Elegy with Narrative of Tragic Passing,Nostalgia,And Perfunctory Invocation of Peace
for Craig Arnold
There was the slip, the fall, and then
before them all the cast-off banana peel.
The slick of ice impossible at night to even see.
The warm puddle of water issuing
from the refrigerator larded with years
of midnight oaths of final repair.
The ankle turned years ago,
lifetimes ago, agos ago, it seems,
so long it's been cursing you,
your stupidity, your drunkenness, your inability
to lift from the earth even one inch
without truly dire consequence.
And then the bad knee, no, knees:
plural in their congenital ache,
their first-thing-in-the-morning tale of woe.
To go on is to belabor it,
your hypothetical end, your agnostic demise,
the groomed rows of data
on the actuarial table
which could have saved us all this trouble,
even if it couldn't save you from you.
Before this moment, before that one,
the sweet sun did your bidding.
It came when you called,
and the clouds were strange,
trained pets, the good kinds,
requiring no effort on your part, no attention, nothing.
Originally published in The Paris Review
Apologia
Despite all my cloddish ways and everything
broken or turned over or spilled;
despite the serious thought given to mourning
what is mostly water and sugar.
tea steeped a while in its bitterness,
I’ve been able to live
in this precarious world without
breaking into bouts of fervent clogging,
or crunking, or whatever the kids these days call joy.
I’ve managed to never be naked
in the startled company of strangers,
except for that one time
I’m obligated by law
to remain utterly silent about.
Which is no fun
to even consider. Love, forgive
the modest scarring my modest skin
carries like luggage:
I’ve no better stories,
there are no flaming hulls crawled out of,
my eardrums weren’t perforated by fathoms of brine.

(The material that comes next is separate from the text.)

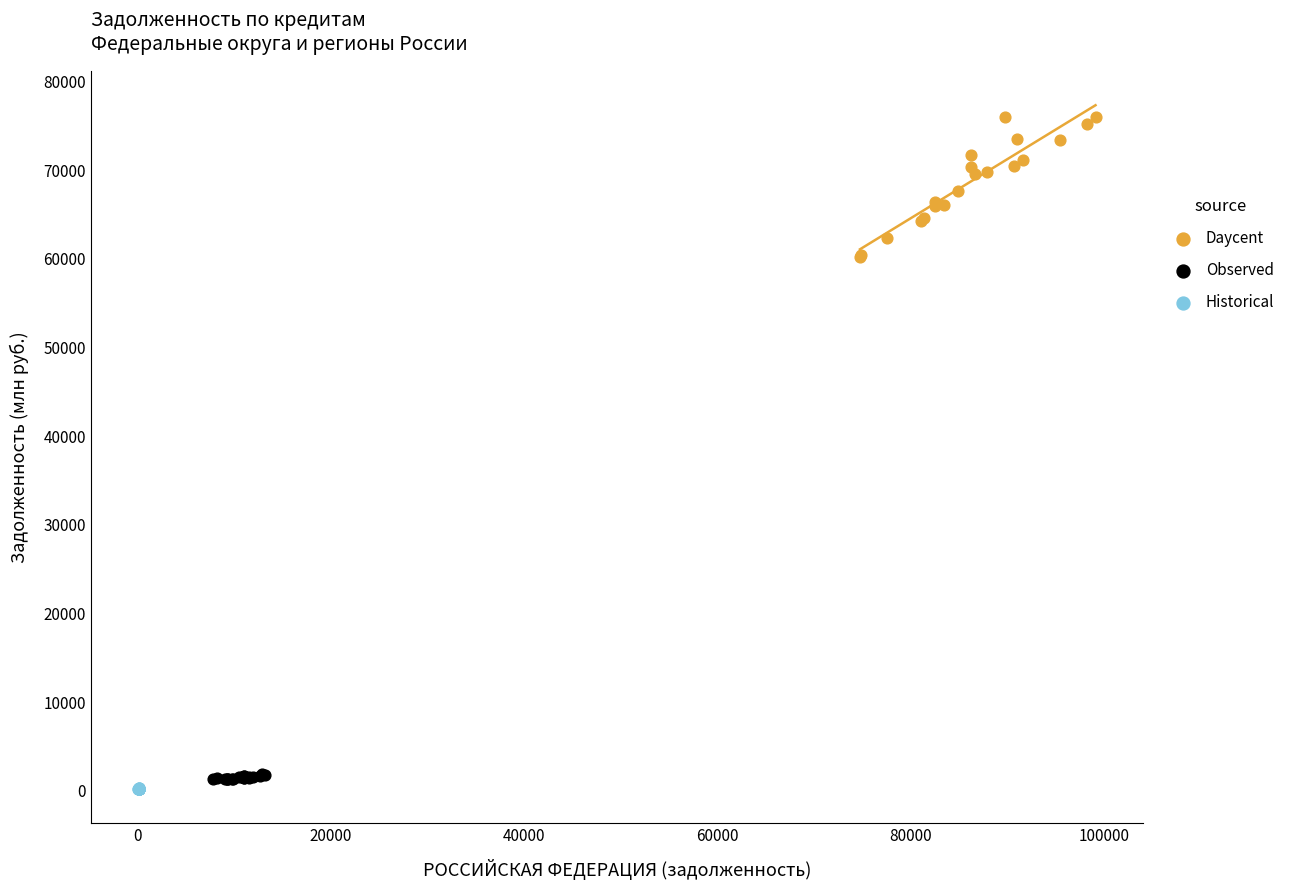

Which series has the largest Y range (max minus min)?

Daycent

Within me there isn’t a life
once wracked with ecstatic danger
in countries no one can spell
or even say. I have these elbows,
the same as most men
who’ve passed through life
without a moment
boiled in rage. And this sore toe,
victim of a lifelong failure
to turn appliances off
without minor injury.
The radio barely works,
holds true to no station
and no song no matter
how piercingly sad,
leaving me to sing the severed rest
to you, to you, to you,
while the night draws near enough
anything could listen.
Originally published in Tin House
Paul Guest is the author of four volumes of poetry and a memoir. His debut, The Resurrection of the Body and the Ruin of the World, was awarded the 2002 New Issues Poetry Prize. His second collection, Notes for My Body Double, was awarded the 2006 Prairie Schooner Book Prize. His third collection, My Index of Slightly Horrifying Knowledge, was published by Ecco Press/ HarperCollins in 2008. His poems have appeared in Harper’s, The Paris Review, Poetry, Tin House, The Kenyon Review, and elsewhere. His memoir, One More Theory About Happiness, was published by Ecco and selected for the Barnes & Noble Discover Great New Writers Program. The recipient of a Guggenheim Fellowship and a Whiting Writers’ Award, Guest teaches in the Creative Writing Program at the University of Virginia.